Swissto12 conquering space with 3D printing
Satellite communications could be streamlined by light and inexpensive antennas that have been developed by SWISSto12. This EPFL spin-off has just signed a major contract with the European Space Agency to develop its metal-plated polymer design.
It’s no secret: when it comes to space launches, less mass generally translates into lower cost. It is no surprise, then, that the antennas developed by SWISSto12, a start-up housed at EPFL’s Innovation Park, have attracted the attention of the European Space Agency (ESA). SWISSto12’s antennas are ten times lighter and significantly less expensive than the metal antennas currently in use.
The non-stop growth in data transfer – driven by TVs, telephones, surveillance, GPS and the internet – requires ever-more bandwidth in satellite communications. To expand this capacity, increasingly high wave frequencies are being used: the microwave threshold has been crossed. Yet high frequencies become more and more difficult to control, and this is where the quality and shape of antennas play a crucial role.
The ground-breaking system developed by SWISSto12 can take many forms. It looks like a plastic sculpture of a few tens of centimeters high with evenly spaced holes in it. It contains a network of narrow channels that is the result of an extremely precise design and production process. To achieve this level of precision, it is easier and significantly less expensive to print an object in three dimensions than it is to assemble a number of little machined parts. SWISSto12’s antennas are made with polymers and then coated in metal using a patented process. It is an entirely new approach. “When we talk to customers about our products, it’s almost as if we were talking science fiction at first. But when they see the antennas and the test results, they start to come around,” said Emile De Rijk with a laugh. De Rijk is the CEO of the company, which is collaborating with EPFL’s Laboratory of Electromagnetics and Acoustics.
Thanks to this innovation, these antennas weigh only a tenth as much as metal ones.
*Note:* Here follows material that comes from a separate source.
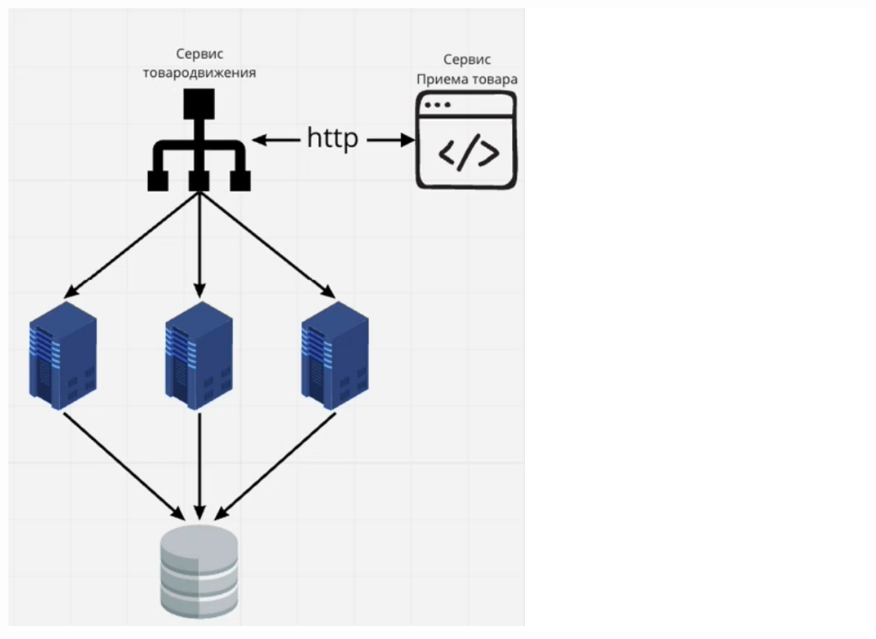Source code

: <img src="../_resources/f825ced727067f6b24b2686c326580ef.png" alt="f825ced727067f6b24b2686c326580ef.png" width="517" height="618" class="jop-noMdConv">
Considering that a large geostationary satellite can carry up to 100kg of this type of equipment and that the launch cost is generally between 10,000 and 20,000 francs per kilo, the calculations are quick: remarkable cost savings are at stake. Particularly since the new technologies currently set to take over – stratospheric drones – will have the same weight concern.
This contract is part of an ESA programme aimed at developing high-tech products for space that could also have commercial uses, especially in the connectivity-on-the-move market. This contract is the ESA’s first in this area and has the support of the Swiss Space Office (the Swiss delegation to the ESA). The eventual goal is to contribute to high-speed internet solutions via satellite that will allow passengers using various modes of transport – planes, trains, automobiles and boats – to have better internet access during their travels.
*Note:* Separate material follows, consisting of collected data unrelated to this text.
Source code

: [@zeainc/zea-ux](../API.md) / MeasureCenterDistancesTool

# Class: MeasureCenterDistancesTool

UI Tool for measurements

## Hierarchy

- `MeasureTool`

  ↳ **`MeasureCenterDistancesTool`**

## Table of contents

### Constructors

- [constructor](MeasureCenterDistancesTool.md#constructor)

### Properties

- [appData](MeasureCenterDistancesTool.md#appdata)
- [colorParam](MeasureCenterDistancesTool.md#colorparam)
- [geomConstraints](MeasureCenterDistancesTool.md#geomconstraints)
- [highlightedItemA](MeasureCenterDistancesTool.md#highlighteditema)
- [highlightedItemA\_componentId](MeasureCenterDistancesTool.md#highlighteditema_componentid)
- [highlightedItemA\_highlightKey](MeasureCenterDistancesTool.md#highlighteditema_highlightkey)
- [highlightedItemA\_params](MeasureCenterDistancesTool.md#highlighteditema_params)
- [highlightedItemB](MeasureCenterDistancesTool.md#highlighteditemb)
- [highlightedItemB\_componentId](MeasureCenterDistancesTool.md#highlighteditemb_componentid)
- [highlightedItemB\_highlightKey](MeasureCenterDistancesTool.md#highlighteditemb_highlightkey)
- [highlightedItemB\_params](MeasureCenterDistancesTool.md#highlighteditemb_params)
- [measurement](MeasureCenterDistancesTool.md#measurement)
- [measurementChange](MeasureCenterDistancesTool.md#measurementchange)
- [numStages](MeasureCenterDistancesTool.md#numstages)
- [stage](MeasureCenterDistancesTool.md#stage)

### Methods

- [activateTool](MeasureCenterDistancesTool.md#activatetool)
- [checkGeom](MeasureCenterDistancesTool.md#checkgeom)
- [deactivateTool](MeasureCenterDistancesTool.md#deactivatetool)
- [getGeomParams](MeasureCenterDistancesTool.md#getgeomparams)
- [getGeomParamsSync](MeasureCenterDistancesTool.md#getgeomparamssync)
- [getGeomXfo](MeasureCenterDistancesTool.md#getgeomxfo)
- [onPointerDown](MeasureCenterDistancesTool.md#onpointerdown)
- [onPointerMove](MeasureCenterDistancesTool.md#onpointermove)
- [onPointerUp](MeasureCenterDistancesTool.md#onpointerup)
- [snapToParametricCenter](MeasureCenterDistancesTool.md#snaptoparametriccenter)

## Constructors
Airplanes will save on kerosene
Thanks to their precision and design, high-frequency antennas could even reduce the size of the domes above the airplane fuselage. “Improved aerodynamics also mean saving on kerosene,” said De Rijk.
The start-up, founded four years ago, recently became a member of the Swiss Space Center in order to encourage synergies with the Swiss space community. It is now planning a new round of fund-raising.